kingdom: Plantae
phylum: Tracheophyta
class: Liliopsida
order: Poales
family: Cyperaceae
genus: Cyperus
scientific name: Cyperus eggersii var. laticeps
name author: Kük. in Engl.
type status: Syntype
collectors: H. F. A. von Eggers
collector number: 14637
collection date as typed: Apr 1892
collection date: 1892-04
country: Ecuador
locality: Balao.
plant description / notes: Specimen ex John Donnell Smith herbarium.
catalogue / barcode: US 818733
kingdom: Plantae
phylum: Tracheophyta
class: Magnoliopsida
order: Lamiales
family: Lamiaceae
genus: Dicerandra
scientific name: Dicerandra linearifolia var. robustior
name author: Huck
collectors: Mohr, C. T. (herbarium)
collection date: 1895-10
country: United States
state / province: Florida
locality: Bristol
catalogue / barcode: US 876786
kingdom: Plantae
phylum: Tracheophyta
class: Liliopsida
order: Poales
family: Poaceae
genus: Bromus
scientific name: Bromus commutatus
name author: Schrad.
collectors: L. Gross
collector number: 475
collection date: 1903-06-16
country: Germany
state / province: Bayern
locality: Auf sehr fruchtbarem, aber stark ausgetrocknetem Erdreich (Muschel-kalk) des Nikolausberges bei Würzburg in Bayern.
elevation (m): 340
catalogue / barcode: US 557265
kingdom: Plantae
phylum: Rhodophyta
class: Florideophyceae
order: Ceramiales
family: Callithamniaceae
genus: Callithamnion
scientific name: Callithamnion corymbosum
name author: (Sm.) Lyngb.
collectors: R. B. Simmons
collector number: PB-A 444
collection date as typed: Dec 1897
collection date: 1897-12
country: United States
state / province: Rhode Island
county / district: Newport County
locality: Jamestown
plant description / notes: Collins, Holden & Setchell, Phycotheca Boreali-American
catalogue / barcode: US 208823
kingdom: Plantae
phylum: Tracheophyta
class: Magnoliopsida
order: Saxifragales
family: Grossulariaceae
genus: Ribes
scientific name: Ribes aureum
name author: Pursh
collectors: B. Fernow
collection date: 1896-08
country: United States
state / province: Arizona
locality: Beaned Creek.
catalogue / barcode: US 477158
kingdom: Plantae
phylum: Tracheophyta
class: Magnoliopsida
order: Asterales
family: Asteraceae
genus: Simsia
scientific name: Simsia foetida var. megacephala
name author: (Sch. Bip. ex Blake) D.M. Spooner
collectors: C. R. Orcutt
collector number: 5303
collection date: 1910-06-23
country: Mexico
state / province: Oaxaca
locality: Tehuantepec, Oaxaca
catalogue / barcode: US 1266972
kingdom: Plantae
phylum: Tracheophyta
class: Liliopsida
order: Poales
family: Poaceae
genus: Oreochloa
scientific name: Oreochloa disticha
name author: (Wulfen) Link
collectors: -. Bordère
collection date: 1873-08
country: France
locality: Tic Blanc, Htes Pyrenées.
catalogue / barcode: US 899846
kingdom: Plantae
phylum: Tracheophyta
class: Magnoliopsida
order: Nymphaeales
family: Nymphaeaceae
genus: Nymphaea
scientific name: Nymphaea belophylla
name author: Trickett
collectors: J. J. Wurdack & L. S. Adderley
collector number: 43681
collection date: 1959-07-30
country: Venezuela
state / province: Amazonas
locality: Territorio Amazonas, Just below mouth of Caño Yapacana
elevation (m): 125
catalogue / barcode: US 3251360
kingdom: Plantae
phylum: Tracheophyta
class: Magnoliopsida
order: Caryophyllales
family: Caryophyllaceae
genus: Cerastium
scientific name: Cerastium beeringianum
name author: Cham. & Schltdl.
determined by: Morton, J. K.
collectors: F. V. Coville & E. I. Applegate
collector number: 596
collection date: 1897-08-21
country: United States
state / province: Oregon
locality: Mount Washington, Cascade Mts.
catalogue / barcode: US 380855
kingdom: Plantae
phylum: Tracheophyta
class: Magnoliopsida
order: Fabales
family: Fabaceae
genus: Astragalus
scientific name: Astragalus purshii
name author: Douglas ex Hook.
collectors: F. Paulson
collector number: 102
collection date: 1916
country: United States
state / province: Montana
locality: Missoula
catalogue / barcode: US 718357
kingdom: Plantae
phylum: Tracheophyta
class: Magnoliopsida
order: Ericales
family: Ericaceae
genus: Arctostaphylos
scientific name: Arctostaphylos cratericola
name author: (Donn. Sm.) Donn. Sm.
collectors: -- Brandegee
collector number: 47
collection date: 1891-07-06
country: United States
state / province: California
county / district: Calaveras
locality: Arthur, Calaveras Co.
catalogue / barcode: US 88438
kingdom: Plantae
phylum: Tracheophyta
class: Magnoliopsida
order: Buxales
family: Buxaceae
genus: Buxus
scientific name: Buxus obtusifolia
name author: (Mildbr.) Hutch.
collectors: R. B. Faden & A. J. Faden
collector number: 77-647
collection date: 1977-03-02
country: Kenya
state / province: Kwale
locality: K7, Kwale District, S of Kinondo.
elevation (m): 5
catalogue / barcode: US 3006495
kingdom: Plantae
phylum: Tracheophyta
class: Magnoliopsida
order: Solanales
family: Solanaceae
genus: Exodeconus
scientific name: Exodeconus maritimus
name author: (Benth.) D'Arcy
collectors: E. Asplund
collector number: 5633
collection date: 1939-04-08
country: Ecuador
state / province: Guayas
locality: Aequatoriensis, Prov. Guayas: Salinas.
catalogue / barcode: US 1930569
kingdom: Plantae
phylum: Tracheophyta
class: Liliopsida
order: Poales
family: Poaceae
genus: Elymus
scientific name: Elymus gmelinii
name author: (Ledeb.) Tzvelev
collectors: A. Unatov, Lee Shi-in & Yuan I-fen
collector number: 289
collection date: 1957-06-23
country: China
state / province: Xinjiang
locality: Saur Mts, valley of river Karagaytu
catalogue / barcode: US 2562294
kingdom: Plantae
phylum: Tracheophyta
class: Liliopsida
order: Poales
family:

————

Task brief: Turn every line of the records above into a numbered list, omitting any blank lines.

Result below:
1. kingdom: Plantae
2. phylum: Tracheophyta
3. class: Liliopsida
4. order: Poales
5. family: Cyperaceae
6. genus: Cyperus
7. scientific name: Cyperus eggersii var. laticeps
8. name author: Kük. in Engl.
9. type status: Syntype
10. collectors: H. F. A. von Eggers
11. collector number: 14637
12. collection date as typed: Apr 1892
13. collection date: 1892-04
14. country: Ecuador
15. locality: Balao.
16. plant description / notes: Specimen ex John Donnell Smith herbarium.
17. catalogue / barcode: US 818733
18. kingdom: Plantae
19. phylum: Tracheophyta
20. class: Magnoliopsida
21. order: Lamiales
22. family: Lamiaceae
23. genus: Dicerandra
24. scientific name: Dicerandra linearifolia var. robustior
25. name author: Huck
26. collectors: Mohr, C. T. (herbarium)
27. collection date: 1895-10
28. country: United States
29. state / province: Florida
30. locality: Bristol
31. catalogue / barcode: US 876786
32. kingdom: Plantae
33. phylum: Tracheophyta
34. class: Liliopsida
35. order: Poales
36. family: Poaceae
37. genus: Bromus
38. scientific name: Bromus commutatus
39. name author: Schrad.
40. collectors: L. Gross
41. collector number: 475
42. collection date: 1903-06-16
43. country: Germany
44. state / province: Bayern
45. locality: Auf sehr fruchtbarem, aber stark ausgetrocknetem Erdreich (Muschel-kalk) des Nikolausberges bei Würzburg in Bayern.
46. elevation (m): 340
47. catalogue / barcode: US 557265
48. kingdom: Plantae
49. phylum: Rhodophyta
50. class: Florideophyceae
51. order: Ceramiales
52. family: Callithamniaceae
53. genus: Callithamnion
54. scientific name: Callithamnion corymbosum
55. name author: (Sm.) Lyngb.
56. collectors: R. B. Simmons
57. collector number: PB-A 444
58. collection date as typed: Dec 1897
59. collection date: 1897-12
60. country: United States
61. state / province: Rhode Island
62. county / district: Newport County
63. locality: Jamestown
64. plant description / notes: Collins, Holden & Setchell, Phycotheca Boreali-American
65. catalogue / barcode: US 208823
66. kingdom: Plantae
67. phylum: Tracheophyta
68. class: Magnoliopsida
69. order: Saxifragales
70. family: Grossulariaceae
71. genus: Ribes
72. scientific name: Ribes aureum
73. name author: Pursh
74. collectors: B. Fernow
75. collection date: 1896-08
76. country: United States
77. state / province: Arizona
78. locality: Beaned Creek.
79. catalogue / barcode: US 477158
80. kingdom: Plantae
81. phylum: Tracheophyta
82. class: Magnoliopsida
83. order: Asterales
84. family: Asteraceae
85. genus: Simsia
86. scientific name: Simsia foetida var. megacephala
87. name author: (Sch. Bip. ex Blake) D.M. Spooner
88. collectors: C. R. Orcutt
89. collector number: 5303
90. collection date: 1910-06-23
91. country: Mexico
92. state / province: Oaxaca
93. locality: Tehuantepec, Oaxaca
94. catalogue / barcode: US 1266972
95. kingdom: Plantae
96. phylum: Tracheophyta
97. class: Liliopsida
98. order: Poales
99. family: Poaceae
100. genus: Oreochloa
101. scientific name: Oreochloa disticha
102. name author: (Wulfen) Link
103. collectors: -. Bordère
104. collection date: 1873-08
105. country: France
106. locality: Tic Blanc, Htes Pyrenées.
107. catalogue / barcode: US 899846
108. kingdom: Plantae
109. phylum: Tracheophyta
110. class: Magnoliopsida
111. order: Nymphaeales
112. family: Nymphaeaceae
113. genus: Nymphaea
114. scientific name: Nymphaea belophylla
115. name author: Trickett
116. collectors: J. J. Wurdack & L. S. Adderley
117. collector number: 43681
118. collection date: 1959-07-30
119. country: Venezuela
120. state / province: Amazonas
121. locality: Territorio Amazonas, Just below mouth of Caño Yapacana
122. elevation (m): 125
123. catalogue / barcode: US 3251360
124. kingdom: Plantae
125. phylum: Tracheophyta
126. class: Magnoliopsida
127. order: Caryophyllales
128. family: Caryophyllaceae
129. genus: Cerastium
130. scientific name: Cerastium beeringianum
131. name author: Cham. & Schltdl.
132. determined by: Morton, J. K.
133. collectors: F. V. Coville & E. I. Applegate
134. collector number: 596
135. collection date: 1897-08-21
136. country: United States
137. state / province: Oregon
138. locality: Mount Washington, Cascade Mts.
139. catalogue / barcode: US 380855
140. kingdom: Plantae
141. phylum: Tracheophyta
142. class: Magnoliopsida
143. order: Fabales
144. family: Fabaceae
145. genus: Astragalus
146. scientific name: Astragalus purshii
147. name author: Douglas ex Hook.
148. collectors: F. Paulson
149. collector number: 102
150. collection date: 1916
151. country: United States
152. state / province: Montana
153. locality: Missoula
154. catalogue / barcode: US 718357
155. kingdom: Plantae
156. phylum: Tracheophyta
157. class: Magnoliopsida
158. order: Ericales
159. family: Ericaceae
160. genus: Arctostaphylos
161. scientific name: Arctostaphylos cratericola
162. name author: (Donn. Sm.) Donn. Sm.
163. collectors: -- Brandegee
164. collector number: 47
165. collection date: 1891-07-06
166. country: United States
167. state / province: California
168. county / district: Calaveras
169. locality: Arthur, Calaveras Co.
170. catalogue / barcode: US 88438
171. kingdom: Plantae
172. phylum: Tracheophyta
173. class: Magnoliopsida
174. order: Buxales
175. family: Buxaceae
176. genus: Buxus
177. scientific name: Buxus obtusifolia
178. name author: (Mildbr.) Hutch.
179. collectors: R. B. Faden & A. J. Faden
180. collector number: 77-647
181. collection date: 1977-03-02
182. country: Kenya
183. state / province: Kwale
184. locality: K7, Kwale District, S of Kinondo.
185. elevation (m): 5
186. catalogue / barcode: US 3006495
187. kingdom: Plantae
188. phylum: Tracheophyta
189. class: Magnoliopsida
190. order: Solanales
191. family: Solanaceae
192. genus: Exodeconus
193. scientific name: Exodeconus maritimus
194. name author: (Benth.) D'Arcy
195. collectors: E. Asplund
196. collector number: 5633
197. collection date: 1939-04-08
198. country: Ecuador
199. state / province: Guayas
200. locality: Aequatoriensis, Prov. Guayas: Salinas.
201. catalogue / barcode: US 1930569
202. kingdom: Plantae
203. phylum: Tracheophyta
204. class: Liliopsida
205. order: Poales
206. family: Poaceae
207. genus: Elymus
208. scientific name: Elymus gmelinii
209. name author: (Ledeb.) Tzvelev
210. collectors: A. Unatov, Lee Shi-in & Yuan I-fen
211. collector number: 289
212. collection date: 1957-06-23
213. country: China
214. state / province: Xinjiang
215. locality: Saur Mts, valley of river Karagaytu
216. catalogue / barcode: US 2562294
217. kingdom: Plantae
218. phylum: Tracheophyta
219. class: Liliopsida
220. order: Poales
221. family:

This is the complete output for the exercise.